▶ GOAL OF THE EXERCISE
Among these records, which lines include "paths"? Copy them out.

-- TASK INPUTS follows --

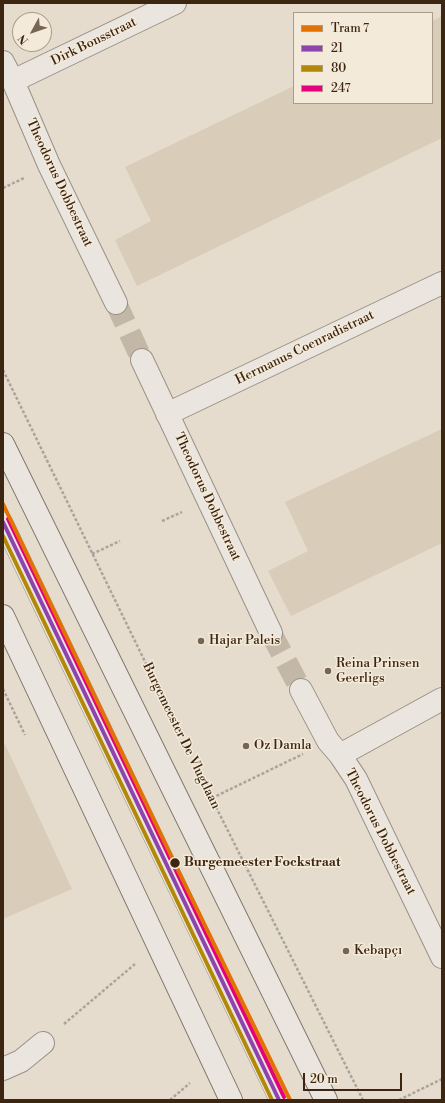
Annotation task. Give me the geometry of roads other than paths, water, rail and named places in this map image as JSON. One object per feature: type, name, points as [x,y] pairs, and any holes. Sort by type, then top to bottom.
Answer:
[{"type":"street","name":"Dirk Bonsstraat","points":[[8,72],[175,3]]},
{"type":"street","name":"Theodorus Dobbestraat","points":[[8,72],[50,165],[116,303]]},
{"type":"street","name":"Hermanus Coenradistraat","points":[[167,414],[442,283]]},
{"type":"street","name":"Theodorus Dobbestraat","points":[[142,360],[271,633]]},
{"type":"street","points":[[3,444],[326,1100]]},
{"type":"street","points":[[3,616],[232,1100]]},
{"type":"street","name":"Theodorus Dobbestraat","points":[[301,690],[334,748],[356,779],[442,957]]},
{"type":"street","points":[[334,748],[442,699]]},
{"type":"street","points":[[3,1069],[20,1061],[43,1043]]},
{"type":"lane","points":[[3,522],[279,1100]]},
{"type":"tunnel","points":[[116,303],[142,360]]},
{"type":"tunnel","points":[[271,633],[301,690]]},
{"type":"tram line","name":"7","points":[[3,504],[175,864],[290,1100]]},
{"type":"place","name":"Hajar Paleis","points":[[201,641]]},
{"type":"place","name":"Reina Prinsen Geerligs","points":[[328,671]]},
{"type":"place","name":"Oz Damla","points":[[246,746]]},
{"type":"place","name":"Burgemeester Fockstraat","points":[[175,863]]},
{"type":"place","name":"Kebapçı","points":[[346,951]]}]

-- TASK INPUTS concluded --
-- TASK INPUTS follows --

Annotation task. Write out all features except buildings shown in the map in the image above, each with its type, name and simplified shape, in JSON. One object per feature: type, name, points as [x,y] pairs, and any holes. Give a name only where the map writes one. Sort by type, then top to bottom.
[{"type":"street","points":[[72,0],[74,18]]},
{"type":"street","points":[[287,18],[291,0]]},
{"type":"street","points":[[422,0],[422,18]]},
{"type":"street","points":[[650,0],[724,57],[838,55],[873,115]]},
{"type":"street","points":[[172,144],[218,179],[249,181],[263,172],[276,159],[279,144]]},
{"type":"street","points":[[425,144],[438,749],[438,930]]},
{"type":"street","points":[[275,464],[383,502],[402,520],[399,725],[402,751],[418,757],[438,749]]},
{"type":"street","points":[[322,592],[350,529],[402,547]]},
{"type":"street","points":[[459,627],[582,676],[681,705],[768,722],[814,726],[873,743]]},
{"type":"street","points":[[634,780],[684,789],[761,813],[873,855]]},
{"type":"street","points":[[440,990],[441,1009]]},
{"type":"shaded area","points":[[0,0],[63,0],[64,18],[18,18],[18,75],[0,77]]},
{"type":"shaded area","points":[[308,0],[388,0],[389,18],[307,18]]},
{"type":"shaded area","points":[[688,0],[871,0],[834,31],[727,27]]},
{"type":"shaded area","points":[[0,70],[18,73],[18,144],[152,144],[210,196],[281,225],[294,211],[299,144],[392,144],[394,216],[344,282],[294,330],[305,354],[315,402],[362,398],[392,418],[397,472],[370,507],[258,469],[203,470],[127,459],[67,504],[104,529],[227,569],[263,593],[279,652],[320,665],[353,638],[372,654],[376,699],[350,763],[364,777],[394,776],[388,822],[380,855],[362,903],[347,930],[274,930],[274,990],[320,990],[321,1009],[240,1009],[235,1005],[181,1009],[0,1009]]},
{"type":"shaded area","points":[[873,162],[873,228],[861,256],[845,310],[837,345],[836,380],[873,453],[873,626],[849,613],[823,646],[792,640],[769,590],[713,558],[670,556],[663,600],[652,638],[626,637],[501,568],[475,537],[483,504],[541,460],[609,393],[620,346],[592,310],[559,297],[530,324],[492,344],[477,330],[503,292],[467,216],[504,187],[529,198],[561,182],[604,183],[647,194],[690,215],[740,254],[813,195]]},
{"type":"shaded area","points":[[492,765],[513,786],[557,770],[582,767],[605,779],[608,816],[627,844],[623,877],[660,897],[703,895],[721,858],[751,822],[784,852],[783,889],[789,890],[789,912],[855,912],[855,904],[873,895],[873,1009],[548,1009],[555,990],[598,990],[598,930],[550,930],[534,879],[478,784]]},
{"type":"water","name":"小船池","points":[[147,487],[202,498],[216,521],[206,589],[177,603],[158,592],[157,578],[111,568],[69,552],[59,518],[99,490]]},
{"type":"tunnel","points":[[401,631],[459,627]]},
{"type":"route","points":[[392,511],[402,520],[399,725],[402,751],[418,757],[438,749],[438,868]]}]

-- TASK INPUTS concluded --
-- TASK INPUTS follows --

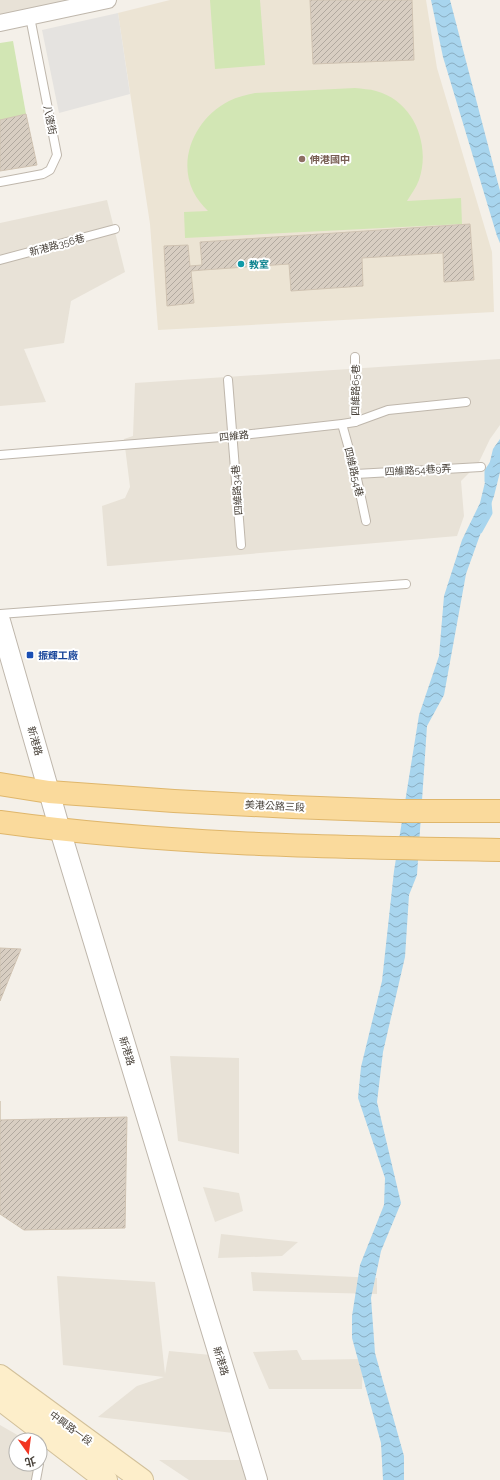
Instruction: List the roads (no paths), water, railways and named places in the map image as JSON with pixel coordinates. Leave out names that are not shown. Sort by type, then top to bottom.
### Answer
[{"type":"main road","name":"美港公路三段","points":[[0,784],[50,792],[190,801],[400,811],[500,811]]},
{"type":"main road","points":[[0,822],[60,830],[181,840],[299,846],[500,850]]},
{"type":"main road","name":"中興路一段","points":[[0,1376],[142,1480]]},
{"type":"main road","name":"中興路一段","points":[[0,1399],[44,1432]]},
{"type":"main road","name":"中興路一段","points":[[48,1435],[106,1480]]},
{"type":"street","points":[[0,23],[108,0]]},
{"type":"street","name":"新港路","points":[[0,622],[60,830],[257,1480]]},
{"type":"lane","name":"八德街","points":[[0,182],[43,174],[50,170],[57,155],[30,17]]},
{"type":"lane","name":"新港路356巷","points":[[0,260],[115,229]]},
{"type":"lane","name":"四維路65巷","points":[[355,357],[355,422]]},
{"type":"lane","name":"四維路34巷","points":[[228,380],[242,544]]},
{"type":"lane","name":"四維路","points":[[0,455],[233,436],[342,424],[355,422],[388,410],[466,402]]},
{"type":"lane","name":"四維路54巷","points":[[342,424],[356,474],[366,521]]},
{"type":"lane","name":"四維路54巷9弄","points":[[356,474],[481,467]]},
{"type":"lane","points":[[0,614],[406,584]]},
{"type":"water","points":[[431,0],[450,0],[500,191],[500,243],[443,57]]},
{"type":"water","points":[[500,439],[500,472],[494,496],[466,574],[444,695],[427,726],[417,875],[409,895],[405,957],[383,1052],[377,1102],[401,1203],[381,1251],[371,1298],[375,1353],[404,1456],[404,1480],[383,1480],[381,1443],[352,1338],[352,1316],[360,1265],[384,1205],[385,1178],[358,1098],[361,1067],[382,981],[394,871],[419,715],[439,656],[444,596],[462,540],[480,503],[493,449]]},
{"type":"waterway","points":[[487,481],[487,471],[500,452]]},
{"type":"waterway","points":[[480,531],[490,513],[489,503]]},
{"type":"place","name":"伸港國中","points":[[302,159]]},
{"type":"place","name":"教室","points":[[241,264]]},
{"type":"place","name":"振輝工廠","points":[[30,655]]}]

-- TASK INPUTS concluded --

▶ PROBLEM SOLUTION
Annotation task. Give me the geometry of roads other than paths, water, rail and named places in this map image as JSON. One object per feature: type, name, points as [x,y] pairs, and any holes. Sort by type, then top to bottom.
Instruction: List the roads (no paths), water, railways and named places in the map image as JSON with pixel coordinates. Leave out names that are not shown. Sort by type, then top to bottom.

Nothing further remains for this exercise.